ORCiD: 0000-0002-3801-3582. E-mail: amy.c.chambers@mmu.ac.uk .

Endnotes

1 Professor Amy Maizner (Lunar and Planetary Lab, University of Arizona) is the principal investigator for NASA’s Near-Earth Object Wide-field Infrared Survey Explorer (NEOWISE) and leading the development of the NASA’s Near-Earth Object (NEO) Surveyor mission launching 2026.

2 The term lady scientist, as explained by the magazine Lady Science [ n.d. ], has been used to pejoratively separate women “from their male counterparts with the added descriptor ‘lady”’. Lady becomes a title that maintains the distinction of woman as other to the norm of the man of science.

3 The time lapse imagery of the Subaru Observatory (Maunakea, Hawai’i) shown in the film includes an image of the Keck telescopes with the constellations Pleiades and Taurus. This is symbolic, as the Japanese word Subaru signifies the constellation that the ancient Greeks called the Pleiades. The public misunderstanding of this term — Subaru — is neatly highlighted with a joke where a TV reporter mistakenly assumes that the observatory is part of the Japanese transportation conglomerate Subaru Corporation. This observatory also appeared in Contact [Zemeckis, 1997 ] and Deep Impact [Leder, 1998 ].

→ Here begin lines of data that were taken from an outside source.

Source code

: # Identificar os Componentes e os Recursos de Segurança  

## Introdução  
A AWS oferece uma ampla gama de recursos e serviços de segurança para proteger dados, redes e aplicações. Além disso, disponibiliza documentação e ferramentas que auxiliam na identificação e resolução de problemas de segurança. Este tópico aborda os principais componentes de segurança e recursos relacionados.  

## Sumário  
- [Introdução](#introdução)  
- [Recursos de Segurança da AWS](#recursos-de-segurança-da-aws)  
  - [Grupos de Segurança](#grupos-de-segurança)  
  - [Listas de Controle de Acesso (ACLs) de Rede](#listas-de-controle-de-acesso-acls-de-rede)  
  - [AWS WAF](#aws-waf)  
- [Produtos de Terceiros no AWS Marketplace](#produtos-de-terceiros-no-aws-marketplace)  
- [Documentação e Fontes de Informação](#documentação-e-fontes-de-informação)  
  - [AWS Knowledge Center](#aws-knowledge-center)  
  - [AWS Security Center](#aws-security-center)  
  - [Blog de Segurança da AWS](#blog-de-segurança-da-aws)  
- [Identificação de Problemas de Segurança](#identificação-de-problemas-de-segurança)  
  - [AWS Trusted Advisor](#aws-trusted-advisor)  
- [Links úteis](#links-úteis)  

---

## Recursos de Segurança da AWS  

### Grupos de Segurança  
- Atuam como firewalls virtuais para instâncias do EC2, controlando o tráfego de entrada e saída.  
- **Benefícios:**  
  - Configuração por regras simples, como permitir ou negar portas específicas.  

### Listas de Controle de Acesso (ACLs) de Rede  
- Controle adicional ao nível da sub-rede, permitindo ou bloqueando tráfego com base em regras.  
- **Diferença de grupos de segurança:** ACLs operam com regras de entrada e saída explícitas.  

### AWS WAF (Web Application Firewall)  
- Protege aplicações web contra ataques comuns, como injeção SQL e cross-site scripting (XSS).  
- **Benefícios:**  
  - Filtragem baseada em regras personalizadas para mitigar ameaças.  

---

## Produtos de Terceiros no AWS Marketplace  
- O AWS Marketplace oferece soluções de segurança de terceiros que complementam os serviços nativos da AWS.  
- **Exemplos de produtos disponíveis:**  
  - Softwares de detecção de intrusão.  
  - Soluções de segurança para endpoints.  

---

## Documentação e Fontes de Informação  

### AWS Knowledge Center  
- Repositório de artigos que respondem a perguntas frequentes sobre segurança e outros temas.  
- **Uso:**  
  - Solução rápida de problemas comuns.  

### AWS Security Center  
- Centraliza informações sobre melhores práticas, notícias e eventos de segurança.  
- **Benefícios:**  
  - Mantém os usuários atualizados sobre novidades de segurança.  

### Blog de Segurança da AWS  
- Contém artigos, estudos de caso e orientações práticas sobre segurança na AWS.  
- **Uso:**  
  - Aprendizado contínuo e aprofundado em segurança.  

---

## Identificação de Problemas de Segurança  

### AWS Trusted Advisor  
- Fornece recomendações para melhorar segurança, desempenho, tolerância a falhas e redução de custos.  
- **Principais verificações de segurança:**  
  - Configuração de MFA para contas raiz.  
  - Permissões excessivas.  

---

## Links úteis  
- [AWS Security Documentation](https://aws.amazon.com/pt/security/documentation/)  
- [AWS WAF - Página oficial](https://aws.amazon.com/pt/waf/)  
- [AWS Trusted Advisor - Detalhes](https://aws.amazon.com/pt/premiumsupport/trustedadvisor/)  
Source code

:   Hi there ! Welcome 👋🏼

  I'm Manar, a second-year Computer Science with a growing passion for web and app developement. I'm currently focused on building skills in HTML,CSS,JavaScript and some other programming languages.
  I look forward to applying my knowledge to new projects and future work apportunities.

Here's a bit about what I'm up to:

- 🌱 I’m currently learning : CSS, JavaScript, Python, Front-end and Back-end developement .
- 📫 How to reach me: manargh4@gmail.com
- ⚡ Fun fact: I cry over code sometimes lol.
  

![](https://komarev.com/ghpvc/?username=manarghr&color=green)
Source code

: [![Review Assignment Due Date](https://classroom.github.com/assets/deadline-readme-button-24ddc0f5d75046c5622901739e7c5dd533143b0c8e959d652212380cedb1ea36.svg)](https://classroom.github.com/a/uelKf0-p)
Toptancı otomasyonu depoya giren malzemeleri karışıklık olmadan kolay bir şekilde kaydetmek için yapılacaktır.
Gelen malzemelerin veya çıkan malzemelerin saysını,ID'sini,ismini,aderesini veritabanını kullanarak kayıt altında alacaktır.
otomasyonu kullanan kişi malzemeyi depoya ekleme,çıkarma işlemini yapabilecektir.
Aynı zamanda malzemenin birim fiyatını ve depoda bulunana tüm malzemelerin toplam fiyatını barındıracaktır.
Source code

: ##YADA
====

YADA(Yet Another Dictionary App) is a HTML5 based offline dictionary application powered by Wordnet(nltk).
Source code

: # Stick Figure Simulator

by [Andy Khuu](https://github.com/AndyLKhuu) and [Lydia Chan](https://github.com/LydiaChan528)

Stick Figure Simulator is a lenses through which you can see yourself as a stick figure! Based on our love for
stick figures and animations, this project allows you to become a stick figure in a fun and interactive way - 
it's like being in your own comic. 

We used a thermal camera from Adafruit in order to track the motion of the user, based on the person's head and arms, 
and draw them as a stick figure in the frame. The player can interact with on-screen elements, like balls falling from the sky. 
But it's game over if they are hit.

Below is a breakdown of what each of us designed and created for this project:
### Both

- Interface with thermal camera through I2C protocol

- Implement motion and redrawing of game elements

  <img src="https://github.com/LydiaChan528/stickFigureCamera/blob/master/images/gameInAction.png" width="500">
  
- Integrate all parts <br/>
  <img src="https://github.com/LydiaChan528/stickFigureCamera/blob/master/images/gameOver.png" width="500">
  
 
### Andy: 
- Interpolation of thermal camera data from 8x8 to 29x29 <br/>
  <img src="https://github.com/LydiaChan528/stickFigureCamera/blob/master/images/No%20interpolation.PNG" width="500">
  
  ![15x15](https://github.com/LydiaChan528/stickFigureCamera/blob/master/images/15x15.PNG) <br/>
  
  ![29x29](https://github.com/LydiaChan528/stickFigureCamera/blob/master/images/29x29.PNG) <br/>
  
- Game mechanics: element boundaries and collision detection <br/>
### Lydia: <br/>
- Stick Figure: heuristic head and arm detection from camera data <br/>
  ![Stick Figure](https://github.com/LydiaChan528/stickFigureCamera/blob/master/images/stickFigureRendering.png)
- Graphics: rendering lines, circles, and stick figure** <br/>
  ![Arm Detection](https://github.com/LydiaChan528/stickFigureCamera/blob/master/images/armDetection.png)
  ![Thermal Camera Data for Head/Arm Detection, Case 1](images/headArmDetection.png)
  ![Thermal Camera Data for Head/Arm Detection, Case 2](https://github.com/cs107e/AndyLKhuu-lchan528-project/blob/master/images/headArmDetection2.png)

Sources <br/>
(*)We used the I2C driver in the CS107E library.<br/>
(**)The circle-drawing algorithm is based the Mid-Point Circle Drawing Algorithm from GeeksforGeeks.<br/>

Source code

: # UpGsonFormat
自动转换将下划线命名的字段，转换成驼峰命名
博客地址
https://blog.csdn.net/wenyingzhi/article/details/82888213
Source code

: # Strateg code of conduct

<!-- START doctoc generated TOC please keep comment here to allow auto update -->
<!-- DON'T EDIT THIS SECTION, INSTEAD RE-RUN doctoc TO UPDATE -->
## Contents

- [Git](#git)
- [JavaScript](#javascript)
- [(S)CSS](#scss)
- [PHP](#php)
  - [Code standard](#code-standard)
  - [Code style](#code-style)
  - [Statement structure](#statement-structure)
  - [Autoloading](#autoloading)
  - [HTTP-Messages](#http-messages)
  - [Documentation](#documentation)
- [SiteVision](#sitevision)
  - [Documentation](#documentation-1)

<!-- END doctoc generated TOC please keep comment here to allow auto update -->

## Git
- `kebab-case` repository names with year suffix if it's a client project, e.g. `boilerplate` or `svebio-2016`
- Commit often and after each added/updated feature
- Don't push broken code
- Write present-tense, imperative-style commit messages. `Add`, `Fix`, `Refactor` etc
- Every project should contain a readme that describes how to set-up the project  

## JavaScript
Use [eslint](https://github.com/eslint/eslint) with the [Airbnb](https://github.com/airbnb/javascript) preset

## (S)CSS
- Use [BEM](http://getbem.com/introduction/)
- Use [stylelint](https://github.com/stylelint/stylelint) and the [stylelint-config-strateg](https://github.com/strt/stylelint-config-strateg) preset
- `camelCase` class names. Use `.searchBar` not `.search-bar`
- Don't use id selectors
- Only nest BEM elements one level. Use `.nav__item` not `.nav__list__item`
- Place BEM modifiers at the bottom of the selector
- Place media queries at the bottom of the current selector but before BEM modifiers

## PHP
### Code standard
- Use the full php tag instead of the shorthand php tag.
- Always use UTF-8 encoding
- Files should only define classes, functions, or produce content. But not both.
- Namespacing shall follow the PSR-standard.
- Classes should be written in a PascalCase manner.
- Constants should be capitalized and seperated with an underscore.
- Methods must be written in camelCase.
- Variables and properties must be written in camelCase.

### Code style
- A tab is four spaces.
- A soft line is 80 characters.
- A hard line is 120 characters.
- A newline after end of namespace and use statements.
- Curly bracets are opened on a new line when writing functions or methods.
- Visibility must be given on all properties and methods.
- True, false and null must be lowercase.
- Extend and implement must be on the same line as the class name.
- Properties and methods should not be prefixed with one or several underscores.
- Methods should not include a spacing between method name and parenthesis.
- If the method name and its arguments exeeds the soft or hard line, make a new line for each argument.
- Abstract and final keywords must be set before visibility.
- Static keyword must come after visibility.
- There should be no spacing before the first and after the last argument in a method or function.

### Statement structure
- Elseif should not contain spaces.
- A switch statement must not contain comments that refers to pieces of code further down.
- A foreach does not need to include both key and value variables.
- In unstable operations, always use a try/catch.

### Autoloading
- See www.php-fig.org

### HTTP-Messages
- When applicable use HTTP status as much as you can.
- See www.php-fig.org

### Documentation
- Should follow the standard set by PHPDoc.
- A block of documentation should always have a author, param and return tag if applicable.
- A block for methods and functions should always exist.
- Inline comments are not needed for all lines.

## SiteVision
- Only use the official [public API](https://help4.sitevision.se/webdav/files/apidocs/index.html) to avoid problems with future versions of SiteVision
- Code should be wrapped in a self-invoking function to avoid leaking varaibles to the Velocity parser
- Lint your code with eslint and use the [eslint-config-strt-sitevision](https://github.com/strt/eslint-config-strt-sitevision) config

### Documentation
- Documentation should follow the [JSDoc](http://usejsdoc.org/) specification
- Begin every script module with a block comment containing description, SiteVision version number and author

4 Sloth-Facing is popular photoshop meme in which the subject’s eyes and mouth are altered to resemble the face of The Goonies [Donner, 1985 ] character Sloth Fratelli (John Matuszak). This specific meme of Kate references similar anti-feminist, ableist memes made of climate activist Greta Thunberg where “unevenly spaced eyes and skewed mouths, are used to mock the ways Thunberg looks and talks. These memes correlate the freak with Thunberg as a means of conceptually distorting her speech” [White, 2021 , p. 4].